The Godfather, accompanied by his stockbroker, walks into a room to meet with his accountant. The Godfather asks the accountant, “Where’s the three million bucks you embezzled from me?” The accountant doesn’t answer. The Godfather asks again, “Where’s the three million bucks you embezzled from me?”

The stockbroker interrupts, “Sir, the man is a deaf-mute and cannot understand you, but I can interpret for you.” The Godfather says, “Well, ask him where the @#!* money is.”

The stockbroker, using sign language, asks the accountant where the three million dollars is. The accountant signs back, “I don’t know what you’re talking about.” The stockbroker interprets to the Godfather, “He doesn’t know what you’re talking about.”

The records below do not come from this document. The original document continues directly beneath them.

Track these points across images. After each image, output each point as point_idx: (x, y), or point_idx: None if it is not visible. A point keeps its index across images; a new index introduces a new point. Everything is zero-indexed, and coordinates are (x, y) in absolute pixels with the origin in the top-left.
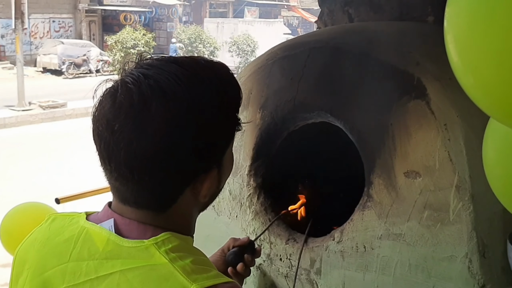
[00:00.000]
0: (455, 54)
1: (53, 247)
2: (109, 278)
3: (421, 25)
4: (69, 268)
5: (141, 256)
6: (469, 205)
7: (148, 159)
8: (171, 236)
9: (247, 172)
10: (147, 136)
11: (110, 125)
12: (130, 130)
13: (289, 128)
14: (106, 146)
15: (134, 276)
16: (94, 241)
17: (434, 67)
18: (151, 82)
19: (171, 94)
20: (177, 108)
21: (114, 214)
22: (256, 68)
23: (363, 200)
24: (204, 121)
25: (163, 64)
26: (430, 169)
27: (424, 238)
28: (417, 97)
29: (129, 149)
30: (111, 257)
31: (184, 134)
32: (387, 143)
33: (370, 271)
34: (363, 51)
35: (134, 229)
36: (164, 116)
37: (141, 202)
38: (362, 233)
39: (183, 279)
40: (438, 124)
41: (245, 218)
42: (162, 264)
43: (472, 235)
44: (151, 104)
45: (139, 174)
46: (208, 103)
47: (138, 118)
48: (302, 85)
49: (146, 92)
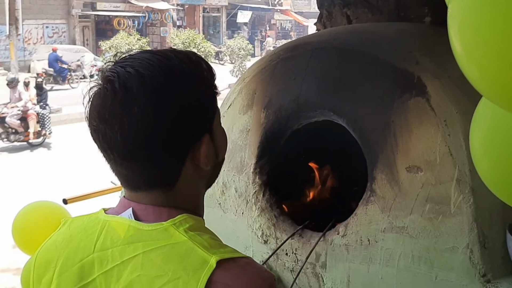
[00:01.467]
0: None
1: (78, 242)
2: (133, 260)
3: (419, 26)
4: (96, 258)
5: (161, 237)
6: (470, 198)
7: (142, 135)
8: (188, 217)
9: (253, 170)
10: (135, 115)
11: (101, 117)
12: (119, 113)
13: (293, 127)
14: (103, 137)
15: (156, 255)
16: (116, 230)
17: (433, 66)
18: (129, 69)
19: (147, 74)
20: (156, 84)
21: (131, 203)
22: (259, 69)
23: (366, 195)
24: (184, 91)
25: (137, 55)
26: (431, 163)
27: (426, 230)
28: (417, 95)
29: (123, 130)
30: (132, 241)
31: (167, 106)
32: (389, 140)
33: (374, 263)
34: (364, 51)
35: (151, 213)
36: (146, 93)
37: (149, 182)
38: (366, 226)
39: (203, 253)
40: (438, 120)
41: (251, 214)
42: (182, 241)
43: (472, 227)
44: (132, 86)
45: (138, 152)
46: (183, 74)
47: (124, 101)
48: (305, 85)
49: (126, 78)
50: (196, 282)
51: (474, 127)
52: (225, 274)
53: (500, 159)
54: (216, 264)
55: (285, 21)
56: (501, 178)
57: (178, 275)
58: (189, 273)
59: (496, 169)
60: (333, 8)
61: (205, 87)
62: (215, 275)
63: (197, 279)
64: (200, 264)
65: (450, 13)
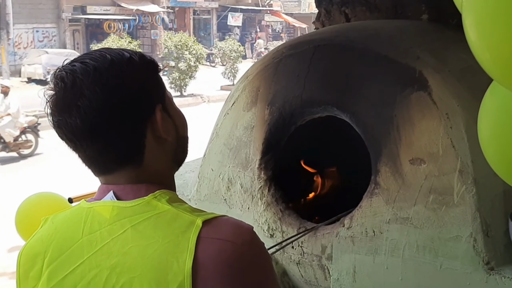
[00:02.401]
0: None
1: (64, 232)
2: (123, 235)
3: (417, 23)
4: (85, 241)
5: (145, 209)
6: (472, 188)
7: (97, 114)
8: (165, 191)
9: (258, 166)
10: (86, 96)
11: (59, 109)
12: (72, 100)
13: (297, 123)
14: (65, 127)
15: (144, 226)
16: (101, 213)
17: (434, 61)
18: (73, 63)
19: (89, 62)
20: (97, 65)
21: (109, 187)
22: (262, 66)
23: (370, 187)
24: (126, 66)
25: (81, 55)
26: (434, 155)
27: (431, 220)
28: (419, 89)
29: (80, 114)
30: (119, 219)
31: (112, 82)
32: (392, 133)
33: (379, 254)
34: (366, 47)
35: (129, 191)
36: (90, 75)
37: (117, 160)
38: (371, 218)
39: (189, 216)
40: (440, 114)
41: (256, 209)
42: (166, 210)
43: (475, 216)
44: (78, 74)
45: (99, 131)
46: (123, 54)
47: (73, 88)
48: (309, 81)
49: (71, 69)
50: (187, 241)
51: (483, 114)
52: (212, 230)
53: (508, 144)
54: (202, 223)
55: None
56: (509, 163)
57: (168, 239)
58: (178, 235)
59: (504, 154)
60: (331, 7)
61: (145, 63)
62: (203, 233)
63: (187, 239)
64: (187, 225)
65: (465, 4)
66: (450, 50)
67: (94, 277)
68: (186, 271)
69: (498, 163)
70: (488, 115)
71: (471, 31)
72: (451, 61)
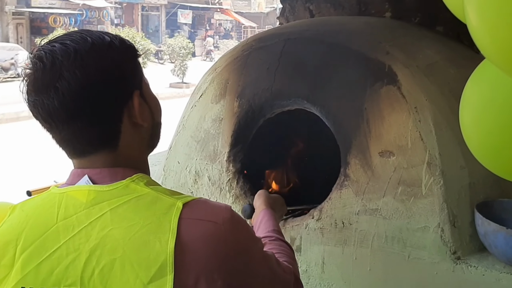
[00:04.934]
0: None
1: (37, 219)
2: (101, 219)
3: (383, 19)
4: (60, 226)
5: (124, 193)
6: (440, 180)
7: (75, 96)
8: (142, 175)
9: (226, 158)
10: (65, 78)
11: (36, 89)
12: (51, 81)
13: (266, 116)
14: (42, 107)
15: (124, 209)
16: (76, 198)
17: (403, 56)
18: (53, 44)
19: (69, 43)
20: (78, 48)
21: (84, 171)
22: (231, 59)
23: (340, 179)
24: (106, 50)
25: (61, 35)
26: (403, 148)
27: (399, 211)
28: (389, 83)
29: (58, 96)
30: (96, 203)
31: (92, 66)
32: (362, 126)
33: (348, 245)
34: (336, 42)
35: (107, 175)
36: (70, 57)
37: (93, 143)
38: (340, 210)
39: (169, 199)
40: (409, 107)
41: (225, 202)
42: (146, 193)
43: (443, 207)
44: (57, 55)
45: (76, 113)
46: (103, 38)
47: (53, 69)
48: (279, 74)
49: (50, 50)
50: (169, 222)
51: (465, 102)
52: (192, 211)
53: (491, 131)
54: (182, 205)
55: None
56: (491, 149)
57: (150, 220)
58: (160, 216)
59: (486, 141)
60: (296, 3)
61: (125, 48)
62: (183, 214)
63: (168, 220)
64: (168, 207)
65: None
66: (416, 46)
67: (72, 261)
68: (168, 250)
69: (480, 151)
70: (471, 103)
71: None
72: (418, 57)
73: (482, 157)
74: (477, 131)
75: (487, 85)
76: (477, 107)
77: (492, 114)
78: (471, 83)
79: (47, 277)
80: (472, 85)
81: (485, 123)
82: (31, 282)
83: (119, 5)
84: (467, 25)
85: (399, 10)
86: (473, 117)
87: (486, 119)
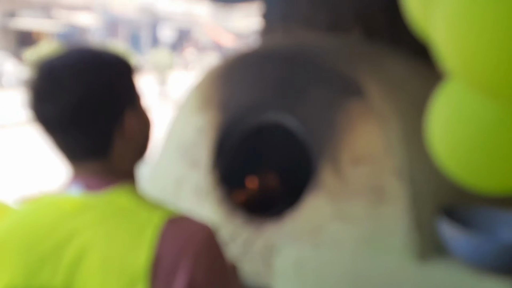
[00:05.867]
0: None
1: (27, 222)
2: (84, 229)
3: (353, 37)
4: (45, 234)
5: (108, 204)
6: (407, 187)
7: (70, 106)
8: (130, 186)
9: (207, 166)
10: (62, 88)
11: (37, 97)
12: (49, 89)
13: (245, 127)
14: (41, 114)
15: (106, 221)
16: (62, 206)
17: (372, 71)
18: (53, 57)
19: (70, 56)
20: (77, 61)
21: (76, 178)
22: (214, 72)
23: (313, 185)
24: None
25: (65, 48)
26: (372, 156)
27: (369, 216)
28: (359, 97)
29: (55, 104)
30: (81, 213)
31: (88, 80)
32: (334, 137)
33: (322, 249)
34: (310, 59)
35: (96, 183)
36: (68, 69)
37: (86, 151)
38: (314, 215)
39: (148, 214)
40: (378, 119)
41: (205, 208)
42: (129, 205)
43: (410, 212)
44: (57, 66)
45: (70, 122)
46: (103, 54)
47: (52, 79)
48: (257, 89)
49: (52, 62)
50: (146, 238)
51: (434, 112)
52: (171, 228)
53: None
54: (162, 222)
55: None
56: (457, 161)
57: (129, 234)
58: (138, 230)
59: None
60: (272, 22)
61: (121, 65)
62: (162, 230)
63: (146, 236)
64: (147, 223)
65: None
66: (385, 63)
67: (56, 267)
68: (143, 265)
69: (448, 159)
70: (439, 114)
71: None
72: (387, 72)
73: (449, 167)
74: (444, 144)
75: (453, 98)
76: (443, 121)
77: (458, 128)
78: (439, 97)
79: (33, 281)
80: (441, 96)
81: (452, 136)
82: (19, 285)
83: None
84: (433, 42)
85: (368, 29)
86: (440, 131)
87: (453, 132)
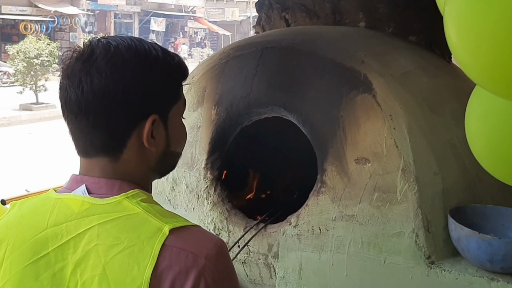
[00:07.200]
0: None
1: (29, 221)
2: (89, 232)
3: (358, 29)
4: (49, 233)
5: (116, 209)
6: (414, 186)
7: (93, 95)
8: (139, 192)
9: (204, 166)
10: (92, 75)
11: (66, 74)
12: (79, 71)
13: (244, 123)
14: (63, 93)
15: (112, 226)
16: (69, 206)
17: (378, 65)
18: (101, 40)
19: (114, 45)
20: (118, 53)
21: (83, 178)
22: (209, 67)
23: (317, 186)
24: (142, 67)
25: (115, 36)
26: (378, 155)
27: (375, 217)
28: (364, 92)
29: (79, 88)
30: (87, 215)
31: (122, 75)
32: (338, 134)
33: (325, 251)
34: (312, 51)
35: (103, 185)
36: (106, 58)
37: (96, 146)
38: (317, 216)
39: (157, 222)
40: (384, 115)
41: (202, 209)
42: (136, 213)
43: (417, 213)
44: (97, 51)
45: (87, 111)
46: (147, 53)
47: (86, 61)
48: (256, 82)
49: (95, 44)
50: (151, 248)
51: (470, 112)
52: (178, 239)
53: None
54: (169, 231)
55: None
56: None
57: (133, 243)
58: (144, 240)
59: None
60: (272, 12)
61: (166, 73)
62: (168, 241)
63: (151, 245)
64: (154, 232)
65: (447, 11)
66: (390, 55)
67: (60, 270)
68: (145, 277)
69: (485, 158)
70: (476, 114)
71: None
72: (392, 66)
73: (486, 163)
74: (481, 139)
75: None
76: (483, 117)
77: (496, 123)
78: (476, 93)
79: (32, 281)
80: (476, 95)
81: (489, 131)
82: (16, 284)
83: (91, 12)
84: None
85: (373, 20)
86: (477, 125)
87: (490, 127)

The Godfather pulls out a pistol, puts it to the temple of the accountant, cocks the trigger and says, “Ask him again where the @#!* money is!”

The stockbroker signs to the accountant, “He wants to know where it is!” The accountant signs back, “Okay! Okay! The money’s hidden in a suitcase behind the shed in my backyard!”

The Godfather says, “Well, what did he say?” The stockbroker interprets to the Godfather, “He says that you don’t have the guts to pull the trigger.”

The Pessimist sees the glass as half empty. The Optimist sees the glass half full. The Stock Market Day Trader JUST ADDS WHISKEY …

Market statistics are like a bikini:

What they reveal is important, what they conceal is vital!